Can you imagine for a moment if your partner simply went along with everything and anything you wanted? After a while this would get rather boring and mundane. Yet it is one coping mechanism people that don’t want to face conflict use just to avoid it. They figure by remaining agreeable, even when they disagree, it is better than getting into an argument.
However, this not very healthy for the relationship in the long-run. Being able to share a difference of opinions in a constructive manner is part of being in a relationship. Conflicts are going to happen. Plus, if you have a totally agreeable partner, there wouldn’t be any makeup sex later!
If your loved one has a hard time dealing with conflict, both you and your partner could benefit from couples counselling. Counselling can teach you different ways to address conflict in a manner your partner will be more receptive to, while also teaching them how to respond and deal with conflict.
Some of the different techniques and methods you can learn how to use for constructive conflict resolution through counselling include:
1. How not to accuse or place blame. People will avoid conflict when they are constantly accused or blamed for whatever is wrong.

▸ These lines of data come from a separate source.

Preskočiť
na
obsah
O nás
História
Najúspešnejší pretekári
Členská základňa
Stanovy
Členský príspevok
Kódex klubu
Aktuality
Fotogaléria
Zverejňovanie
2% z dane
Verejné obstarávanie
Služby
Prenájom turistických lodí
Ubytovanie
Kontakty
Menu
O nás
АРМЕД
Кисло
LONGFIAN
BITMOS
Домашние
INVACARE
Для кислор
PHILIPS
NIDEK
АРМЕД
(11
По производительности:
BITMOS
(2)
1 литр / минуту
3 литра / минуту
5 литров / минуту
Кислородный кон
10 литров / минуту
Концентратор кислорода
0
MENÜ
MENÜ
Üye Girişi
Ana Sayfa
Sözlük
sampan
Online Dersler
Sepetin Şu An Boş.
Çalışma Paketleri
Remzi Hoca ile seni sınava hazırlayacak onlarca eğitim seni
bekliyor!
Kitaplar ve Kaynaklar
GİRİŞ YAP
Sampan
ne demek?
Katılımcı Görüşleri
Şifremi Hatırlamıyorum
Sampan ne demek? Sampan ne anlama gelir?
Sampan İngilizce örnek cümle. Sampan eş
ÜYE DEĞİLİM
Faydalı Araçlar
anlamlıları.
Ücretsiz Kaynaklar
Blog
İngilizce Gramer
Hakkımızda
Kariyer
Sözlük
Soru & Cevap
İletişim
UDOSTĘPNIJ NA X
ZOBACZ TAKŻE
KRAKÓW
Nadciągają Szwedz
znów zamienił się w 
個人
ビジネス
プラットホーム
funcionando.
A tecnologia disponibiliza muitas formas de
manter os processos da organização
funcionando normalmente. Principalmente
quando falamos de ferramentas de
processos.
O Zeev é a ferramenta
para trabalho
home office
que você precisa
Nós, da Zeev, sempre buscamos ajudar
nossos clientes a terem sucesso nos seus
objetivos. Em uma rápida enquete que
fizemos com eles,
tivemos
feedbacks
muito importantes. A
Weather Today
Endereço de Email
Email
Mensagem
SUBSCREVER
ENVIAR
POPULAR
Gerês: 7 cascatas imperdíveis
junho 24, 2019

2. Learning how to admit when you are wrong. It can be hard to admit we were wrong, but doing so can help make your loved one more receptive to addressing conflict.
3. Keeping personal insults to yourself. It is easy to start slinging insults at your partner when they are not responsive and want to avoid conflict. Knowing how to not do this, can help to get them to open up and take a more active role.
4. Allowing them the opportunity to voice their objections. If you don’t let your partner get a word in, they simply won’t want to deal with the conflict.
5. Learning how to use your “indoor voice” to keep communications going. Yelling and screaming are counterproductive when it comes to resolving conflict.
6. Knowing when to give them some space. Sometimes your partner may need time to think and process before responding to an issue.
7. Learning how not to be defensive. When you come across on the defensive, and your partner is already there because they hate conflict, it can cause them to shut down even more.
8. Working towards a resolution that you both agree upon. Finding a solution that you both can agree to is important and helps move through conflict and not dwell on it.